J’avance, j’avance toujours dans ce long couloir, ouvre encore les portes qui se présentent à moi, cherche l’issue tant espérée, le moyen de m’échapper de ce lieu où je me trouve enfermé, coincé, poursuivant le chemin vaille que vaille, en ouvrant encore d’autres portes. Dans la répétition infinie de ce geste mécanique. Ouvrir, fermer, ouvrir, fermer. Et derrière ces portes d’autres encore comme autant de souvenirs ouvrant les uns sur les autres, et communiquant ensemble tout en écho et correspondance intimes.

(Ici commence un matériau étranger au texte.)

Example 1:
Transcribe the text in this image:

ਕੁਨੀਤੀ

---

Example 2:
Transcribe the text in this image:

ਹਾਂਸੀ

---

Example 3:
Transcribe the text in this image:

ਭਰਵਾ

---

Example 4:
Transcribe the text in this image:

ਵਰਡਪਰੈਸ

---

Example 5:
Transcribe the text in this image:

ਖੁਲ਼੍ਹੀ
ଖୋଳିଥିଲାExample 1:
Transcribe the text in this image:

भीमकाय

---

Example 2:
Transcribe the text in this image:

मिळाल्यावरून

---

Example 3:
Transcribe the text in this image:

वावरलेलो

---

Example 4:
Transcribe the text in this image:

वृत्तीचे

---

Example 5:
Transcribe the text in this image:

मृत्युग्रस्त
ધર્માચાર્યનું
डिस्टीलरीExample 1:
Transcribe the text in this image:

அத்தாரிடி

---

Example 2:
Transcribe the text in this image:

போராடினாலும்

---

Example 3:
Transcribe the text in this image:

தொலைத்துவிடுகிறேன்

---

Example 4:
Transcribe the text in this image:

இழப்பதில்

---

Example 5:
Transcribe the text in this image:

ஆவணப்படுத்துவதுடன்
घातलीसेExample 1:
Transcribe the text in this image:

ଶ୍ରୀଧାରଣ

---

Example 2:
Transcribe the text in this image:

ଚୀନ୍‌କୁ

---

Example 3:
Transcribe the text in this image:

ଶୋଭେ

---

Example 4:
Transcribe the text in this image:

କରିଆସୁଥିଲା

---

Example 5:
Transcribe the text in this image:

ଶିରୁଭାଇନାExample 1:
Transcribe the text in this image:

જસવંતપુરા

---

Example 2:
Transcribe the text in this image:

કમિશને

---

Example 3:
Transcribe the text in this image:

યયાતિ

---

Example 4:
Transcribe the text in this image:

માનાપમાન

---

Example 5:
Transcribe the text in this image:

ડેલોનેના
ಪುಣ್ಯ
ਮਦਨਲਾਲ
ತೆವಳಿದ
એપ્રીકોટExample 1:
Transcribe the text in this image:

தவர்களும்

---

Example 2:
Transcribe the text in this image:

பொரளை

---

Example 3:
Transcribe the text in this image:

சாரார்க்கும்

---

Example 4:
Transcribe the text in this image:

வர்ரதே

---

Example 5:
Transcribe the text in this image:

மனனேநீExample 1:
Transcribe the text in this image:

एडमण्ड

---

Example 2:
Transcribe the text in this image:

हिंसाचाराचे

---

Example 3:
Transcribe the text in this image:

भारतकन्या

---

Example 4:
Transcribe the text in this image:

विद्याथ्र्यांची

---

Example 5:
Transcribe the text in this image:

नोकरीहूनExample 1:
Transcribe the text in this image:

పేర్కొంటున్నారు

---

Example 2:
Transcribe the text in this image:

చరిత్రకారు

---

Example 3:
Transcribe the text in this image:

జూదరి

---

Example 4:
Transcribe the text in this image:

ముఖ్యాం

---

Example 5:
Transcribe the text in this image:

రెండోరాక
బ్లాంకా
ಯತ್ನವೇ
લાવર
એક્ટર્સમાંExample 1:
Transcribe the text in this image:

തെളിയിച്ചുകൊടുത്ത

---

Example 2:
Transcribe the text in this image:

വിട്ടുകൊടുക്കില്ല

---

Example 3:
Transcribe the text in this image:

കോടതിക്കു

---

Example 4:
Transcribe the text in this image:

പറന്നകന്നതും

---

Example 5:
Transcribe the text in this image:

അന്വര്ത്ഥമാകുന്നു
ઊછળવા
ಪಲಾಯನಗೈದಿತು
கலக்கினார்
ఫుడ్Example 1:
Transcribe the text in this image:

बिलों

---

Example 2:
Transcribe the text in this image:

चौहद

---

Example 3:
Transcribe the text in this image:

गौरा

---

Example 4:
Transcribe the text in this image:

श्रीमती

Cette porte devant laquelle je m’agenouille, j’y implore instamment ton pardon, mais tu n’ouvres pas, la porte reste fermée même si je te dit tout ce que j’ai sur le cœur, profitant de cette séparation pudique pour y parvenir enfin, évitant ainsi le face à face qui sinon me laisserait sans voix, je te dis tout ce que j’ai toujours voulu te dire, ce que que je retenais en moi. Passer la nuit devant la porte de cette chambre d’hôtel fermée, et m’endormir épuisé d’avoir tant pleuré et t’avoir tout avoué, le corps lessivé de larmes. Au petit matin, toi à qui j’ai parlé de longues heures la veille au soir, à qui j’ai tout avoué, tu es là devant moi prêt à m’écouter, mais je n’ai plus rien à dire et je me demande bien du coup à qui j’ai pu parler cette nuit si ce n’est pas à toi qui me fait face désormais de l’autre côté de la porte close, qui ne s’est jamais ouverte.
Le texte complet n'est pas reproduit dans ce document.